Owaka

Owaka is a marker. A stop for my youth dream. Done.

**

I remember an Indo edition of National Geographic Traveler I read during my undergrad years. Pages about New Zealand: full of visual seductions.

And other middle class travel magazines in the magazine section of Gramedia; one of the favorite spots back then. So many lurings and seducings there.

Sumba and Pasola. This and that. New Zealand? Empty road, green hills, and sea view from atop. It’s always like that, even before I had my first passport.

**

Winter 2022. Don asked me to join him to Palmerston, visiting his old pal. My first trip out of city in New Zealand. Suddenly, the pages of travel magazines I read 10-11 years ago came to life. The New Zealand I had always been imagining. Road, hills, seas: nothing else matters.

In our way back, Don even did a little detour to show me around. In particular I remember a lookout at/toward Karitane. No photo. Just stuck inside my head forever.

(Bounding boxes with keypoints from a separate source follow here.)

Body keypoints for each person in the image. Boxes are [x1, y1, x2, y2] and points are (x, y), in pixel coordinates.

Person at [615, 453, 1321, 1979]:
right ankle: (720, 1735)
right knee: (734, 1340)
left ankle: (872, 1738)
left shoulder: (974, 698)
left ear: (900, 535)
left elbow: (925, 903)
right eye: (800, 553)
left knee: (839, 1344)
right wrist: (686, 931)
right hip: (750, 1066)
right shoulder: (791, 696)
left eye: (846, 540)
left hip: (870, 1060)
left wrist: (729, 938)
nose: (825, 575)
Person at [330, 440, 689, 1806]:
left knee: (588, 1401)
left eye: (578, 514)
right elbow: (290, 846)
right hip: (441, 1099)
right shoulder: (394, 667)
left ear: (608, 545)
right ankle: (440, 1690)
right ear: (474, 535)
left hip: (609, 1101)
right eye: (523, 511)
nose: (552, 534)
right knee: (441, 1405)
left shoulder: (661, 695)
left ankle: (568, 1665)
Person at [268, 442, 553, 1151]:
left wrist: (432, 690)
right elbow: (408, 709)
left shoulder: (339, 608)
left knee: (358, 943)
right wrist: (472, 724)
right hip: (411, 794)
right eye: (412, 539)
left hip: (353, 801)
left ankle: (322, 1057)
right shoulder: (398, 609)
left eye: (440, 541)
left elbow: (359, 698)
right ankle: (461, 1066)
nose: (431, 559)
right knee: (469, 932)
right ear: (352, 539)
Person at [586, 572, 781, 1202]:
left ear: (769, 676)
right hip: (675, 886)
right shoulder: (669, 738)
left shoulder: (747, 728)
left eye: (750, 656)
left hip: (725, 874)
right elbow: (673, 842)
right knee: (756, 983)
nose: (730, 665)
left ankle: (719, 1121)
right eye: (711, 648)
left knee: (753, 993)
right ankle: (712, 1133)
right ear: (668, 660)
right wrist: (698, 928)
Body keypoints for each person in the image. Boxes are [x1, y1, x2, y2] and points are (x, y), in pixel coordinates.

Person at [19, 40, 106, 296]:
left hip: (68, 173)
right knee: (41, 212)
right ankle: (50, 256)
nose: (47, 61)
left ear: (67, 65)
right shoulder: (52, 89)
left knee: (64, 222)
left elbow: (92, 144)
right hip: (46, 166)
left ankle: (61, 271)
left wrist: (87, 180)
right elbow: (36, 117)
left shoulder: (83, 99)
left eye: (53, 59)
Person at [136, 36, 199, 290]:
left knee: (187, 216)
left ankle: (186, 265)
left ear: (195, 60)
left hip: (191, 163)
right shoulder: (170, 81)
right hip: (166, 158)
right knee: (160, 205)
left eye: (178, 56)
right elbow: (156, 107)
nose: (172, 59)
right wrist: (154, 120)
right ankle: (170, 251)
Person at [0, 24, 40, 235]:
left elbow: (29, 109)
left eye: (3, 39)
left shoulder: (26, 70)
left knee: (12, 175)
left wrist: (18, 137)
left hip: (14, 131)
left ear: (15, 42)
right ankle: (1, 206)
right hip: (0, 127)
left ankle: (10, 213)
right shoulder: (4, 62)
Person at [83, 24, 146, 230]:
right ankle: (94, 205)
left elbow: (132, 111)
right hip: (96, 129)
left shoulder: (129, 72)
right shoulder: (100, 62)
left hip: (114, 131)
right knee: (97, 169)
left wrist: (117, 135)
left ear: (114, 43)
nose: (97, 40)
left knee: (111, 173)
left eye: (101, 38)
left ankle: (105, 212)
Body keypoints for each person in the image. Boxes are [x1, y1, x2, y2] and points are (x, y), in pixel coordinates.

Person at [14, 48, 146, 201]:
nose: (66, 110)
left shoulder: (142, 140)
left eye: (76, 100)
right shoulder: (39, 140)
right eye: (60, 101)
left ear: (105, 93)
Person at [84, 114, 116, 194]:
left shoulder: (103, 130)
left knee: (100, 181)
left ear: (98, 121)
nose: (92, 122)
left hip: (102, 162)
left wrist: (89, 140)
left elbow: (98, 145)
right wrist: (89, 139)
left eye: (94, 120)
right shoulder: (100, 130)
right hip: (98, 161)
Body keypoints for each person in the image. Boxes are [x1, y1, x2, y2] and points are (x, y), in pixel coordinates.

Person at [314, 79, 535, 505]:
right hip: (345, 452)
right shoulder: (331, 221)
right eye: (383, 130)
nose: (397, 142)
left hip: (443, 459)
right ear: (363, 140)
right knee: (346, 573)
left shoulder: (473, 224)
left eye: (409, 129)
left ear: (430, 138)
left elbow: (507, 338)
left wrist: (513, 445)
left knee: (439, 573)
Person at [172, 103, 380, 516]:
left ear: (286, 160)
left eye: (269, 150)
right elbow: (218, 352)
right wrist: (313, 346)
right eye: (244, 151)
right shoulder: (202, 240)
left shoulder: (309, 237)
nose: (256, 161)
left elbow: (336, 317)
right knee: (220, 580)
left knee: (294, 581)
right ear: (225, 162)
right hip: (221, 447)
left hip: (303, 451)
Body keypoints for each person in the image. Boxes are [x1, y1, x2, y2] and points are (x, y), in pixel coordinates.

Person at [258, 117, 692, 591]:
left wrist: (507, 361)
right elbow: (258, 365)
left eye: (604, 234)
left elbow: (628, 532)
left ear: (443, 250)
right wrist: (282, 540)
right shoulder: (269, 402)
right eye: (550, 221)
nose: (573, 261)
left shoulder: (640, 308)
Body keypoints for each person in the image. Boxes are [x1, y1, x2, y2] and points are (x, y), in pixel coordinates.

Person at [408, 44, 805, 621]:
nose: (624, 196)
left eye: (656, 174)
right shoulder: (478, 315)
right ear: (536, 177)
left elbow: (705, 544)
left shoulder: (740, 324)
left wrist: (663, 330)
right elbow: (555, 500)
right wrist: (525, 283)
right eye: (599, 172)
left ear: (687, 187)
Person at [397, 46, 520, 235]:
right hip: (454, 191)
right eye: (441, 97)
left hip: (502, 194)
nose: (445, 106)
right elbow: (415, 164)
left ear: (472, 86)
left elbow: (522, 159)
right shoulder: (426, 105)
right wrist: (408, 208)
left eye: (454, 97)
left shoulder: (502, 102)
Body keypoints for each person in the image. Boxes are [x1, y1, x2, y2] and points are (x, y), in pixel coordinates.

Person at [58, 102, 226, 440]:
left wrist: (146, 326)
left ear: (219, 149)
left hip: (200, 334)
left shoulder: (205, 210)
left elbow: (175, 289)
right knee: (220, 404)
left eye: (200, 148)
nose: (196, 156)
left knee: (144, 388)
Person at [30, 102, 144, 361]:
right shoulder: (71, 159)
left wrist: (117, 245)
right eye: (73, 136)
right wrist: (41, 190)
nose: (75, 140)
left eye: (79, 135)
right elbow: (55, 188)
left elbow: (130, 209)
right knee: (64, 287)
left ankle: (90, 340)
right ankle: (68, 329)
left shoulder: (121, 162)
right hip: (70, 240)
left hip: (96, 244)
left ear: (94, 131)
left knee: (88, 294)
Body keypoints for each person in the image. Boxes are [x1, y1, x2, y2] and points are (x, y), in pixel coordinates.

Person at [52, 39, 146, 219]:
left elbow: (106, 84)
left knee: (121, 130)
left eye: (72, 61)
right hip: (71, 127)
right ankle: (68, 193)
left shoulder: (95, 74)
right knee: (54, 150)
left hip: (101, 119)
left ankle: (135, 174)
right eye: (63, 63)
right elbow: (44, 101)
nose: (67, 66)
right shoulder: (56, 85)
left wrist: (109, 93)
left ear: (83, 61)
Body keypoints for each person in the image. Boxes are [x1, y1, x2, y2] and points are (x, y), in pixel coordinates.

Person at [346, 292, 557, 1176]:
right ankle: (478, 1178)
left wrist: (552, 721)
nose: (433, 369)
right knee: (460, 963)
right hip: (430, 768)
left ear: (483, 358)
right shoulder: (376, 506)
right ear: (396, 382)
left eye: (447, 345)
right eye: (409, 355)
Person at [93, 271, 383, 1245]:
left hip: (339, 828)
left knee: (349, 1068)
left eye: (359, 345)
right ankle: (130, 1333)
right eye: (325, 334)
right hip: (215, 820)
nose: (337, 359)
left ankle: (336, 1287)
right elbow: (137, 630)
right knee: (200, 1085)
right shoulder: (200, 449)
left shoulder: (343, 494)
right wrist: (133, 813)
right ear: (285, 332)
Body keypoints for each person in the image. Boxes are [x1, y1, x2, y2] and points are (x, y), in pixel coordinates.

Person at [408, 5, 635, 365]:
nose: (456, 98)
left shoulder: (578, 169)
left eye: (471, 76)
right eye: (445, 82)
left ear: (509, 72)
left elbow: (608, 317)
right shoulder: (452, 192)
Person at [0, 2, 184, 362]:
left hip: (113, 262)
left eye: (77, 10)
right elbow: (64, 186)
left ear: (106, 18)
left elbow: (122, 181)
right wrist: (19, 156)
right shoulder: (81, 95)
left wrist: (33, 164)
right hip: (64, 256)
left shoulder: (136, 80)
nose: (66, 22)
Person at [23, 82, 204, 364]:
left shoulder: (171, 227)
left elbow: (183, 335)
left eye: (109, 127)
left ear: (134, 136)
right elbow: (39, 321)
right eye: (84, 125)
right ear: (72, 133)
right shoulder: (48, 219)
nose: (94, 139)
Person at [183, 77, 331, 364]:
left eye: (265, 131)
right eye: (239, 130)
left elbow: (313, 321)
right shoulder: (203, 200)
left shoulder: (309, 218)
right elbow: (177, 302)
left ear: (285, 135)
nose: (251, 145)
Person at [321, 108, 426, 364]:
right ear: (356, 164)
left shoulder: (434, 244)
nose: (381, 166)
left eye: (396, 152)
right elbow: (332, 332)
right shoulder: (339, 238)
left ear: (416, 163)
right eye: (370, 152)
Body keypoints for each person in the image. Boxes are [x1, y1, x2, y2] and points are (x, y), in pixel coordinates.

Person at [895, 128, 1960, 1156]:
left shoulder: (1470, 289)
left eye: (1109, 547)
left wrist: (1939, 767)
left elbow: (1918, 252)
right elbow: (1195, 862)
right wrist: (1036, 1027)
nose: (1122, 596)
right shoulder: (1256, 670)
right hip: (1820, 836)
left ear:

When I came back to Dunedin with Christal and Lelani, the first weekend getaway we did was to Karitane. I brought them to the same spot Don brought me a year before. With a little additional stop at a little café in that little sleepy coastal village.

**

Owaka. It was meant to be a ‘training’ for our summer trip. Just to ‘check the wave’, check the car, get knowing what we need.

Almost a coincidence.

It supposed to be Invercargill. But, an afternoon coffee at Bagelo, followed by short convo with Mba Evi, changed the plan. “Nothing in Invercargill,” she said.

Then I remember a particular tutorial session I tutored. We were talking about Catlins. My students love Catlins. One of them referred it as ‘definitely my favorite spot in New Zealand’.

So off we went to The Catlins.

Owaka, a hub. A stop. Perhaps the first foreign town I suddenly fell in love since Bari, summer 2018. There I asked myself, what else are you looking for?

**

We are still going north this summer. But we already fell in love with Owaka, and The Catlins. I could already imagine spending a week there. Just being there, going beaches, eating out at Lumberjack once or twice, playing at the playground near the school.

I stop searching because of Owaka.

(Or maybe not? Who knows?)

**

It was also in Owaka and Catlins that the lure of visuals, and consequently the naïve touristic necessity of taking pictures, became obvious.

It all came back to my mind: all those formative years of reading Kerouac, looking at travel magazines, and whatnots. All those formative little moments of getting cultured in a capitalist, consumerist culture I have been a part of: travel culture.

I never thought that photographs matter so much. And never thought that I would need to return to an old habit of loving to take photographs during travels. I thought, after the cultural mayhem Instagram caused to travel culture, I would stop that habit/love.

Owaka re-nurture that habit/love, reconnect me with the childlike (and perhaps naïve) pleasure of taking pictures, of pointing camera to a particular landscape/point/face/thing/etc.

In Owaka, things became scenic again.

[Upon return to Dunedin, I bought a camera.]

**

Scenic? What the hell is that? What is scenic (and not scenic)?

‘Scenic route’: everywhere, inside and outside the city. What is this thirst/desire for scenic? How can things become scenic (and not)? What makes things scenic (and not)?

The politics of scenic. Who decides? What matters?

Anyhow, the Dunedin-Owaka Southern Scenic Route was indeed an enjoyable route. Pleasure for eyes, and maybe soul (how cliché!). But, still, scenic? Is there any universal law of scenic? How do we become easily seduced by the scenic, the panoramic?

What makes a scene scenic and a panorama panoramic?

When do archaic sense of joy end and late capitalism begin? Blurred.

Nothing is scenic in the blur. Or maybe not.